▶ Instruction
Set all the entries down once more, with nothing altered.

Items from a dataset
☆ ☆ ☆ ☆

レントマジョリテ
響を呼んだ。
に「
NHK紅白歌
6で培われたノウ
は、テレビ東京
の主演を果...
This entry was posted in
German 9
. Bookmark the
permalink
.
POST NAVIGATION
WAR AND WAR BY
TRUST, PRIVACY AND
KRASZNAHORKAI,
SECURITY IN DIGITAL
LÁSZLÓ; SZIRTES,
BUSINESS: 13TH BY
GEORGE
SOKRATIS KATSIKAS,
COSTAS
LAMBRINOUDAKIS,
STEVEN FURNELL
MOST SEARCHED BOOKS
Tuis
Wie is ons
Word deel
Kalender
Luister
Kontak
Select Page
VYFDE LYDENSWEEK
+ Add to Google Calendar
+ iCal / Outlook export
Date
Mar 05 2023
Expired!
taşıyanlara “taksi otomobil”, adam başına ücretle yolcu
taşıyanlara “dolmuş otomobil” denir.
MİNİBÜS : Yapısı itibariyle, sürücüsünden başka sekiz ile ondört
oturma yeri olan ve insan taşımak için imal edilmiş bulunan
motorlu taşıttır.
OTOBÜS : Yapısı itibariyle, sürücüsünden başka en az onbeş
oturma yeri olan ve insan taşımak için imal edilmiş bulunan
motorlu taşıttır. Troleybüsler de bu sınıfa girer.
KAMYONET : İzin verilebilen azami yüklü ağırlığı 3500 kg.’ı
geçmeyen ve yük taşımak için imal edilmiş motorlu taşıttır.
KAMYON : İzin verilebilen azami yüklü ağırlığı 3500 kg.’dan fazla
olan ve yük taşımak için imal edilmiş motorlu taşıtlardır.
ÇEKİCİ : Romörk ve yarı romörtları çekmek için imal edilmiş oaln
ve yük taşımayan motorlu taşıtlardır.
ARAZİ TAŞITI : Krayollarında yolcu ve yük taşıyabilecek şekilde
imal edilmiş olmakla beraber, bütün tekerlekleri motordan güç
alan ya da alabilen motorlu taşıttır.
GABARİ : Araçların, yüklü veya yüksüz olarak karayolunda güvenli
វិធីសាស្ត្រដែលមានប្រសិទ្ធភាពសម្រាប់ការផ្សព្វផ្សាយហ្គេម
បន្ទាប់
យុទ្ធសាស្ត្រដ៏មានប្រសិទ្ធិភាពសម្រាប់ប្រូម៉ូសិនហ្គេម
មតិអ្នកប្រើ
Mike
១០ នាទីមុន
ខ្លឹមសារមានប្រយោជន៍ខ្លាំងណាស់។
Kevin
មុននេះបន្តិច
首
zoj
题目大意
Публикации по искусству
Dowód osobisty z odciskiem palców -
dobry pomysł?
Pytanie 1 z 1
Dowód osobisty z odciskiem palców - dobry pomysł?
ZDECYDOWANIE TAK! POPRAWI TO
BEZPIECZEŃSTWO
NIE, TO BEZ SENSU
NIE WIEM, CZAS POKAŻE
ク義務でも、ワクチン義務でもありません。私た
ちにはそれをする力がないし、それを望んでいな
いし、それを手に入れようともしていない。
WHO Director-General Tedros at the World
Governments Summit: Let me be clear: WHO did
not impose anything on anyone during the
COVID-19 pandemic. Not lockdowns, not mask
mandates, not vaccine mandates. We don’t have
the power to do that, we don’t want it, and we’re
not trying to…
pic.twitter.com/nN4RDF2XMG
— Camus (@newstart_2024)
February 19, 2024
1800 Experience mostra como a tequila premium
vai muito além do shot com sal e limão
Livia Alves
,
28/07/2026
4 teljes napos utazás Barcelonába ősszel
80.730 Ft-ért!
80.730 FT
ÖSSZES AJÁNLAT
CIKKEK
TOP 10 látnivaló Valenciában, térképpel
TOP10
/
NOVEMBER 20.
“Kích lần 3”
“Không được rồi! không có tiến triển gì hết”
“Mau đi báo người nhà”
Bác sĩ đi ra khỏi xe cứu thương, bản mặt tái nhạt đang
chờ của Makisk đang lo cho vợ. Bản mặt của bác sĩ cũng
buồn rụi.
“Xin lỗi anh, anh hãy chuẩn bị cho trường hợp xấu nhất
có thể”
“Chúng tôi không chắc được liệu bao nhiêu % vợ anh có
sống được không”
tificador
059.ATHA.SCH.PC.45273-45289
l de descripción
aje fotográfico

☆ ☆ ☆ ☆

▶ Answer to the problem
レントマジョリテ
響を呼んだ。
に「
NHK紅白歌
6で培われたノウ
は、テレビ東京
の主演を果...
This entry was posted in
German 9
. Bookmark the
permalink
.
POST NAVIGATION
WAR AND WAR BY
TRUST, PRIVACY AND
KRASZNAHORKAI,
SECURITY IN DIGITAL
LÁSZLÓ; SZIRTES,
BUSINESS: 13TH BY
GEORGE
SOKRATIS KATSIKAS,
COSTAS
LAMBRINOUDAKIS,
STEVEN FURNELL
MOST SEARCHED BOOKS
Tuis
Wie is ons
Word deel
Kalender
Luister
Kontak
Select Page
VYFDE LYDENSWEEK
+ Add to Google Calendar
+ iCal / Outlook export
Date
Mar 05 2023
Expired!
taşıyanlara “taksi otomobil”, adam başına ücretle yolcu
taşıyanlara “dolmuş otomobil” denir.
MİNİBÜS : Yapısı itibariyle, sürücüsünden başka sekiz ile ondört
oturma yeri olan ve insan taşımak için imal edilmiş bulunan
motorlu taşıttır.
OTOBÜS : Yapısı itibariyle, sürücüsünden başka en az onbeş
oturma yeri olan ve insan taşımak için imal edilmiş bulunan
motorlu taşıttır. Troleybüsler de bu sınıfa girer.
KAMYONET : İzin verilebilen azami yüklü ağırlığı 3500 kg.’ı
geçmeyen ve yük taşımak için imal edilmiş motorlu taşıttır.
KAMYON : İzin verilebilen azami yüklü ağırlığı 3500 kg.’dan fazla
olan ve yük taşımak için imal edilmiş motorlu taşıtlardır.
ÇEKİCİ : Romörk ve yarı romörtları çekmek için imal edilmiş oaln
ve yük taşımayan motorlu taşıtlardır.
ARAZİ TAŞITI : Krayollarında yolcu ve yük taşıyabilecek şekilde
imal edilmiş olmakla beraber, bütün tekerlekleri motordan güç
alan ya da alabilen motorlu taşıttır.
GABARİ : Araçların, yüklü veya yüksüz olarak karayolunda güvenli
វិធីសាស្ត្រដែលមានប្រសិទ្ធភាពសម្រាប់ការផ្សព្វផ្សាយហ្គេម
បន្ទាប់
យុទ្ធសាស្ត្រដ៏មានប្រសិទ្ធិភាពសម្រាប់ប្រូម៉ូសិនហ្គេម
មតិអ្នកប្រើ
Mike
១០ នាទីមុន
ខ្លឹមសារមានប្រយោជន៍ខ្លាំងណាស់។
Kevin
មុននេះបន្តិច
首
zoj
题目大意
Публикации по искусству
Dowód osobisty z odciskiem palców -
dobry pomysł?
Pytanie 1 z 1
Dowód osobisty z odciskiem palców - dobry pomysł?
ZDECYDOWANIE TAK! POPRAWI TO
BEZPIECZEŃSTWO
NIE, TO BEZ SENSU
NIE WIEM, CZAS POKAŻE
ク義務でも、ワクチン義務でもありません。私た
ちにはそれをする力がないし、それを望んでいな
いし、それを手に入れようともしていない。
WHO Director-General Tedros at the World
Governments Summit: Let me be clear: WHO did
not impose anything on anyone during the
COVID-19 pandemic. Not lockdowns, not mask
mandates, not vaccine mandates. We don’t have
the power to do that, we don’t want it, and we’re
not trying to…
pic.twitter.com/nN4RDF2XMG
— Camus (@newstart_2024)
February 19, 2024
1800 Experience mostra como a tequila premium
vai muito além do shot com sal e limão
Livia Alves
,
28/07/2026
4 teljes napos utazás Barcelonába ősszel
80.730 Ft-ért!
80.730 FT
ÖSSZES AJÁNLAT
CIKKEK
TOP 10 látnivaló Valenciában, térképpel
TOP10
/
NOVEMBER 20.
“Kích lần 3”
“Không được rồi! không có tiến triển gì hết”
“Mau đi báo người nhà”
Bác sĩ đi ra khỏi xe cứu thương, bản mặt tái nhạt đang
chờ của Makisk đang lo cho vợ. Bản mặt của bác sĩ cũng
buồn rụi.
“Xin lỗi anh, anh hãy chuẩn bị cho trường hợp xấu nhất
có thể”
“Chúng tôi không chắc được liệu bao nhiêu % vợ anh có
sống được không”
tificador
059.ATHA.SCH.PC.45273-45289
l de descripción
aje fotográfico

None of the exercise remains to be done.